▸ **Exercise objective**:
Using the article on humanities degrees, answer these:
1. Of the people who moved to Silicon Valley for a career between 2005 and 2015, what share ended up in engineering, research or IT?
2. Where did Stewart Butterfield earn his Master of Philosophy?
3. In Australia, what share of humanities graduates are in full-time employment three years after graduating?

Take a look at Silicon Valley (US), for example. Between 2005 and 2015, only 30 per cent of the 3426 people who moved to this region to pursue a career ended up working in engineering, research or IT. The non-technical career paths were filled by people with degrees in history, gender studies, psychology and other humanities subjects.
This might seem strange, but think about it - with each new wave of technology comes new challenges to connect people to it, integrate it into society, and create narratives that drive consumerism. But just as importantly, BEFORE each wave of technology, the engineers, researchers and coders need to know what the people want, what they expect, and to know that, they need people with skills in connecting with, supporting and educating others. In short, people with humanities degrees.
Slack is a great example of a tech company that is killing it, but whose co-founder and CEO, Stewart Butterfield, has a Bachelor of Arts degree in Philosophy from the University of Victoria as well as a Master of Philosophy from Clare College, Cambridge. Butterfield credits his philosophy degrees with his success with Slack because of the way he thinks about usability and engagement with the product. And he's not alone. Hiring trends across the big digital companies in the US are looking to Liberal Arts graduates for greater diversification in their hiring practices.
Back home in Australia, the numbers aren't quite adding up to the "uselessness" that Tehan and co. would like us to believe humanities degrees represent. Within four months of graduation, more humanities graduates are employed than science and maths graduates and three years later, over 90 per cent of humanities graduates are employed in full-time employment (which is above the average for university graduates) and earn more than science and maths graduates to boot - not a fry in sight!
And yet, maths and science degrees are now going to cost less, but humanities degree costs will soar?

▸ **Data supplied**:
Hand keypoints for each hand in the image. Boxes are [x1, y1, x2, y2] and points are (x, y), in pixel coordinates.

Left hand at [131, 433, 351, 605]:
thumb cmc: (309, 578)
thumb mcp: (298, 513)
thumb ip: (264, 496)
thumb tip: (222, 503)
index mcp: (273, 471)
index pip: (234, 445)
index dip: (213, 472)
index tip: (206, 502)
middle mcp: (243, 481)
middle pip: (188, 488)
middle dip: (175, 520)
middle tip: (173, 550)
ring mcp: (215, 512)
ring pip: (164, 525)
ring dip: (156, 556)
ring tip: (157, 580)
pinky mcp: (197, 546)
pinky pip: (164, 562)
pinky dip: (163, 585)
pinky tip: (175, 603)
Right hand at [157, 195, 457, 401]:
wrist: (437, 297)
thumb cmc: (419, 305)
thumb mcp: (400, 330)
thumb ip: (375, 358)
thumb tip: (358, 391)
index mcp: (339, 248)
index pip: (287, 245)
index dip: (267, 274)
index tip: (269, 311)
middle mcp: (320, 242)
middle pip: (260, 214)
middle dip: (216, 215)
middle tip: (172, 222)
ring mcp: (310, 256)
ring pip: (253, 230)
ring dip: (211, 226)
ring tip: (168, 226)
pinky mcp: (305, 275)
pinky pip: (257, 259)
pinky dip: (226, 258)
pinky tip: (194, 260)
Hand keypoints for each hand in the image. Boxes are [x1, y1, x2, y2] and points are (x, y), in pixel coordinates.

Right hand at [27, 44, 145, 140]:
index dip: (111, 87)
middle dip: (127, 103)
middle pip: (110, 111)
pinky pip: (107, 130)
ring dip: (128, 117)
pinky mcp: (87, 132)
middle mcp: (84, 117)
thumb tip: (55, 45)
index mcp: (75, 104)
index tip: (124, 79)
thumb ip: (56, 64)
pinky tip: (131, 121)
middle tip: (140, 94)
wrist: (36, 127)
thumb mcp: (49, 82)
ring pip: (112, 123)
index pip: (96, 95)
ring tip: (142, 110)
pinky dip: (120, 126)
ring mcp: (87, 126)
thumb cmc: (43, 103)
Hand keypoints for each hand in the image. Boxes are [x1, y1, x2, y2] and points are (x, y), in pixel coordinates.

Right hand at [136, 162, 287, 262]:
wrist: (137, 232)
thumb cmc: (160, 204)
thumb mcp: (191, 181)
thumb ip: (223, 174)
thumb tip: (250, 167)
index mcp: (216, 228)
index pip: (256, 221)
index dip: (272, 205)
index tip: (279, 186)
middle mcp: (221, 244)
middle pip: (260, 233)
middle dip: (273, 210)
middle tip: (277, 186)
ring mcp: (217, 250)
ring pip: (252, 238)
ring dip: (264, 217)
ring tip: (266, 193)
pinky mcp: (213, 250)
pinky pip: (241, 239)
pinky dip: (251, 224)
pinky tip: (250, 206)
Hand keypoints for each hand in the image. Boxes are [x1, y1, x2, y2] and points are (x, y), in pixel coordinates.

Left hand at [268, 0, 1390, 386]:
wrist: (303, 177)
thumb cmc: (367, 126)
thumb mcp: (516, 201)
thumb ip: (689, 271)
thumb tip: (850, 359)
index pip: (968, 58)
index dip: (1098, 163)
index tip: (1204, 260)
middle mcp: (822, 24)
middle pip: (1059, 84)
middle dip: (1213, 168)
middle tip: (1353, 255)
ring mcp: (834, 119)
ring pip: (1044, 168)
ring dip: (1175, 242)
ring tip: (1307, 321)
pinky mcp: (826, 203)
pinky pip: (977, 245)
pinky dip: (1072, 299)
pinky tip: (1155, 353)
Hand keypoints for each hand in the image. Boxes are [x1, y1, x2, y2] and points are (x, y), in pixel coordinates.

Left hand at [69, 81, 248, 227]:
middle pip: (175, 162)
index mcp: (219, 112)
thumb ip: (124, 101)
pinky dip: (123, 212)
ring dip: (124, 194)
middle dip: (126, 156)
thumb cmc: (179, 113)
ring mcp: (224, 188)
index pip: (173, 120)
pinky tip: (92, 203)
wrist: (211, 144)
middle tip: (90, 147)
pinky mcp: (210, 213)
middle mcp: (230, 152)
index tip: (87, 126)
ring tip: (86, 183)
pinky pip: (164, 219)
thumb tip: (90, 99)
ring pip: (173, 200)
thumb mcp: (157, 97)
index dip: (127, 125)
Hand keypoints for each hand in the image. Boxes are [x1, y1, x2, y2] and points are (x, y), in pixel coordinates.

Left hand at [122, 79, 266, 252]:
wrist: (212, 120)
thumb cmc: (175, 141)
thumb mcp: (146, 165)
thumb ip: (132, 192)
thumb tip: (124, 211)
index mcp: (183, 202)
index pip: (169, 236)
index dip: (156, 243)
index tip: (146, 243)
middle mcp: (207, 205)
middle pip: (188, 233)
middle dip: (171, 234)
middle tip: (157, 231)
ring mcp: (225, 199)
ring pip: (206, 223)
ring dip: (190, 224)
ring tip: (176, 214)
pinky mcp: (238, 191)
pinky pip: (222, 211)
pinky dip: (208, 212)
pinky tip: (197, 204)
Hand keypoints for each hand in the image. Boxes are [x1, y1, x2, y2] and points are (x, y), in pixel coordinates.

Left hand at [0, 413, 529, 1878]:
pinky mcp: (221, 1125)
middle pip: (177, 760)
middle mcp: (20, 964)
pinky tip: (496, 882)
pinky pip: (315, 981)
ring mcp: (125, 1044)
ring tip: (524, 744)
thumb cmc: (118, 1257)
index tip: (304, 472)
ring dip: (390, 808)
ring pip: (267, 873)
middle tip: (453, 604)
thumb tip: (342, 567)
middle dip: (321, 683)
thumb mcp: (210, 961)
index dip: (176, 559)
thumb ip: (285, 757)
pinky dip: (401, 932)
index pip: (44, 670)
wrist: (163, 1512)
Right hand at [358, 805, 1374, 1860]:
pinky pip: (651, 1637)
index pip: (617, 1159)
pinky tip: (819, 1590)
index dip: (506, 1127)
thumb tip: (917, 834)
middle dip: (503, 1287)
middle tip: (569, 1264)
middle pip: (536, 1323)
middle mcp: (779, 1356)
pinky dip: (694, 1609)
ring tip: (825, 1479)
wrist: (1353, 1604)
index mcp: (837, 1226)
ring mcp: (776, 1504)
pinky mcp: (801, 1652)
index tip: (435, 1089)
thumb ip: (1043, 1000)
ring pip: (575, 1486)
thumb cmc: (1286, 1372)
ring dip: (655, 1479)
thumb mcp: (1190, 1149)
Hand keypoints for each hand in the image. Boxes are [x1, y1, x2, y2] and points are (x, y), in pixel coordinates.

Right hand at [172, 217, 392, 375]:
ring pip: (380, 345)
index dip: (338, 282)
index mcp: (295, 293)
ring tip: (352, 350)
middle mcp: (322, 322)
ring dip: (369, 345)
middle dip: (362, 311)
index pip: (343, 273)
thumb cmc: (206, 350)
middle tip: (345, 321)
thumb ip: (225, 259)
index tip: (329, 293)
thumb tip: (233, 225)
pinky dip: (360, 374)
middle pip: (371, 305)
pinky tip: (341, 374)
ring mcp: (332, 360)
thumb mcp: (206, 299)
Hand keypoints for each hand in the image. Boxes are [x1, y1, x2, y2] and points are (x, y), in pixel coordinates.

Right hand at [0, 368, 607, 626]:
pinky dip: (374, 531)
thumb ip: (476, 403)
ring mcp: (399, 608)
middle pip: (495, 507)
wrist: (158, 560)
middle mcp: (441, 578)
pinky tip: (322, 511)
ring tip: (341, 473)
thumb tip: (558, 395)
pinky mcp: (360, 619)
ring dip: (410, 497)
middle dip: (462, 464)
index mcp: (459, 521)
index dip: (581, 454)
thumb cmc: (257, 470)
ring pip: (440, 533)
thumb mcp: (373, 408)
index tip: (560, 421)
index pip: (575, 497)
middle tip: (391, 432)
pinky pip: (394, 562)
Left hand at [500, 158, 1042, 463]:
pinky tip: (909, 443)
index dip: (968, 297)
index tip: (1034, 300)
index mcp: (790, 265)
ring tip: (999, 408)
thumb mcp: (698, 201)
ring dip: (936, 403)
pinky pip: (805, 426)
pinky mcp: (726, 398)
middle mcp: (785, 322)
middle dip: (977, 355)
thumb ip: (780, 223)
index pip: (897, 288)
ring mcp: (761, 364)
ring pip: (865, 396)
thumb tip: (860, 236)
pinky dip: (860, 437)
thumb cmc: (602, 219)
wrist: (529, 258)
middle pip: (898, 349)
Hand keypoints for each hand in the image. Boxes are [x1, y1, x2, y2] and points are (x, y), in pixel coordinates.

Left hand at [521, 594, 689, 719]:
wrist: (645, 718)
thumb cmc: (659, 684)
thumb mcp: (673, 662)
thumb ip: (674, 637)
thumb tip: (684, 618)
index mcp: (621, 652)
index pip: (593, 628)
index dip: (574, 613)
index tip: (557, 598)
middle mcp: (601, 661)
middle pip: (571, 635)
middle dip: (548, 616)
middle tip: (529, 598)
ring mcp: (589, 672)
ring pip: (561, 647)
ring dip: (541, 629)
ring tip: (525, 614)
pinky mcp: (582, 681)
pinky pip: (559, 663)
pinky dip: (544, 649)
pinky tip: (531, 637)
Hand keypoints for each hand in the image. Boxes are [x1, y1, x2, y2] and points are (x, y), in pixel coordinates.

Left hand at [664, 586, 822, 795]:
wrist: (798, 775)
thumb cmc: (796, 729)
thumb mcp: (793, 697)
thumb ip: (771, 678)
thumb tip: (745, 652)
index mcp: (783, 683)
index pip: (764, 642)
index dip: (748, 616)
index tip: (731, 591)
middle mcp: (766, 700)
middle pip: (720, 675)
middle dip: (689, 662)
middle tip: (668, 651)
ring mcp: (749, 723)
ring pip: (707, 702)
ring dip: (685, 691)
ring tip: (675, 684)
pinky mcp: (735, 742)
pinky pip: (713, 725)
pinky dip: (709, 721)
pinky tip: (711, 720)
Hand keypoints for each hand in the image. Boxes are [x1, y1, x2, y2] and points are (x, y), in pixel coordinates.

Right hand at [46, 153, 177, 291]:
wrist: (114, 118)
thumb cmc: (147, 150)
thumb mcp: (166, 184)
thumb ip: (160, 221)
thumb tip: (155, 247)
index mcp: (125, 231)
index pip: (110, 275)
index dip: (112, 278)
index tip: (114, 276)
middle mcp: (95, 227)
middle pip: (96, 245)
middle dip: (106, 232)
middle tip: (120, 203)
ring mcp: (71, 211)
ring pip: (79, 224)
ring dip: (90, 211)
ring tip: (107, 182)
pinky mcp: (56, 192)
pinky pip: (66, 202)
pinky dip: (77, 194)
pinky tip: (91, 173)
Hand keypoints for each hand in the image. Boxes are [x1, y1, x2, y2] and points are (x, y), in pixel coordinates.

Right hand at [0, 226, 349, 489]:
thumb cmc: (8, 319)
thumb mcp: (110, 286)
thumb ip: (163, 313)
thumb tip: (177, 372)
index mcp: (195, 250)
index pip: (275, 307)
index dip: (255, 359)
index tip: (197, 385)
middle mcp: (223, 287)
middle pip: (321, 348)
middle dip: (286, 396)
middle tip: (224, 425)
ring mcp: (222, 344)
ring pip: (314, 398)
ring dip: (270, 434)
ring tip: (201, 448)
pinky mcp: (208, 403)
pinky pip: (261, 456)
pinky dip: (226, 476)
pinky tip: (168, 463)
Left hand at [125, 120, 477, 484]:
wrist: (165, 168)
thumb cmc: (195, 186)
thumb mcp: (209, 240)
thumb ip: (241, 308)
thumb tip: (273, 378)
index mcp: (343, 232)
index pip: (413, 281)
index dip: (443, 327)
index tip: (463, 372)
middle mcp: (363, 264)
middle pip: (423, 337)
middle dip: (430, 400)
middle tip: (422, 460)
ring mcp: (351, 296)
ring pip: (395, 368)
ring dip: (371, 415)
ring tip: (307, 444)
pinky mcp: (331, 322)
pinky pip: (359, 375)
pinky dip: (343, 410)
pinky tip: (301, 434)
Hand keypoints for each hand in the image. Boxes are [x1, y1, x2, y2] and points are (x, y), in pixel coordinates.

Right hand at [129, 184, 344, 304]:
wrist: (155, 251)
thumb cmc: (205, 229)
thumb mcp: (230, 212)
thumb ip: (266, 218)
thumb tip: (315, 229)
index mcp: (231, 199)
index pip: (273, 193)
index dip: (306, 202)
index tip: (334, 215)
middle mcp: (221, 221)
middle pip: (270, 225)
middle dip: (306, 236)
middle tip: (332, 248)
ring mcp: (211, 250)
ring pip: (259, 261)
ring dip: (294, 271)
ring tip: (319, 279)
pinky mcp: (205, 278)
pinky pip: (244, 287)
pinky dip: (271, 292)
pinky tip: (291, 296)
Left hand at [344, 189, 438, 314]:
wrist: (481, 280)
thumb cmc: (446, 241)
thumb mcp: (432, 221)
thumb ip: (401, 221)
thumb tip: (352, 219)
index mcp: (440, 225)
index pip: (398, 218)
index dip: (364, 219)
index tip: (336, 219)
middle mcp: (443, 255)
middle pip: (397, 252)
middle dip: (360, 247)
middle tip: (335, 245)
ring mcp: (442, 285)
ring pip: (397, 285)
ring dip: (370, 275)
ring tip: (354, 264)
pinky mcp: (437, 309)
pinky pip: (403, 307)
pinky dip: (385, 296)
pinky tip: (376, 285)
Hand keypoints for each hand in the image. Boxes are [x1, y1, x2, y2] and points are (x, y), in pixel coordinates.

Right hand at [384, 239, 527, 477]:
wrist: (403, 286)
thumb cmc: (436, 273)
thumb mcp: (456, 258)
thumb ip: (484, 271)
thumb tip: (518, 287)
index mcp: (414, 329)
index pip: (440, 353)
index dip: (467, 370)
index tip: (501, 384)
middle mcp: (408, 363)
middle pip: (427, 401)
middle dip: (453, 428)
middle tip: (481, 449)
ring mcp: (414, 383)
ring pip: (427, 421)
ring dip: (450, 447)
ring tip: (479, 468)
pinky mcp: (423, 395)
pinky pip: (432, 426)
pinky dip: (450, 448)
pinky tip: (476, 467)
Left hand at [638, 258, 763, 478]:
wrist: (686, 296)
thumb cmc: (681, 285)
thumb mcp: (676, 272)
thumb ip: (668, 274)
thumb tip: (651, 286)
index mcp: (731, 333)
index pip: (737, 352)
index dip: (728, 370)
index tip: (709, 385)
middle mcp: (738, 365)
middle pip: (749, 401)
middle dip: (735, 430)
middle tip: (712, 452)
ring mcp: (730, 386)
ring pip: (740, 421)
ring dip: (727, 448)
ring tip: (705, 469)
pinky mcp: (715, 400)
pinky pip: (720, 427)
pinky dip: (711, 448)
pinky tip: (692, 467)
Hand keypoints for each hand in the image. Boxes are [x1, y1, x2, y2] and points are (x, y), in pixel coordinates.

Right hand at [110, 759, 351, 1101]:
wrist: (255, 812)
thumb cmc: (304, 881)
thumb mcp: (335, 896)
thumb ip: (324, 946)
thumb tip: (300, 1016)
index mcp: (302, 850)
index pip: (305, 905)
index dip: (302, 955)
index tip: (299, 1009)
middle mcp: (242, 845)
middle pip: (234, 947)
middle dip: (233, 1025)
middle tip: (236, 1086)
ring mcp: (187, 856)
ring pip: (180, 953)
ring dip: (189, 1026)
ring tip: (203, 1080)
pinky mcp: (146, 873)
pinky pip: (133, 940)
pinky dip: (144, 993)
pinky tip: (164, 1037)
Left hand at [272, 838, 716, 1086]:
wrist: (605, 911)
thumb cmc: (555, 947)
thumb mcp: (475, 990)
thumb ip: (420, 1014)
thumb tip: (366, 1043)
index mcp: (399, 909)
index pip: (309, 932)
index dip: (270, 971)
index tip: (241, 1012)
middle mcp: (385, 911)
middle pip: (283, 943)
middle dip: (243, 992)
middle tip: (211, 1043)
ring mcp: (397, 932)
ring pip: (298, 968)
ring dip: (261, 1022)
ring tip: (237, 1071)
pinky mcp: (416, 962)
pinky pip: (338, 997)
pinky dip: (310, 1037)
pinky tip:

▸ **Exercise response**:
1. Only 30 per cent.
2. Clare College, Cambridge.
3. Over 90 per cent.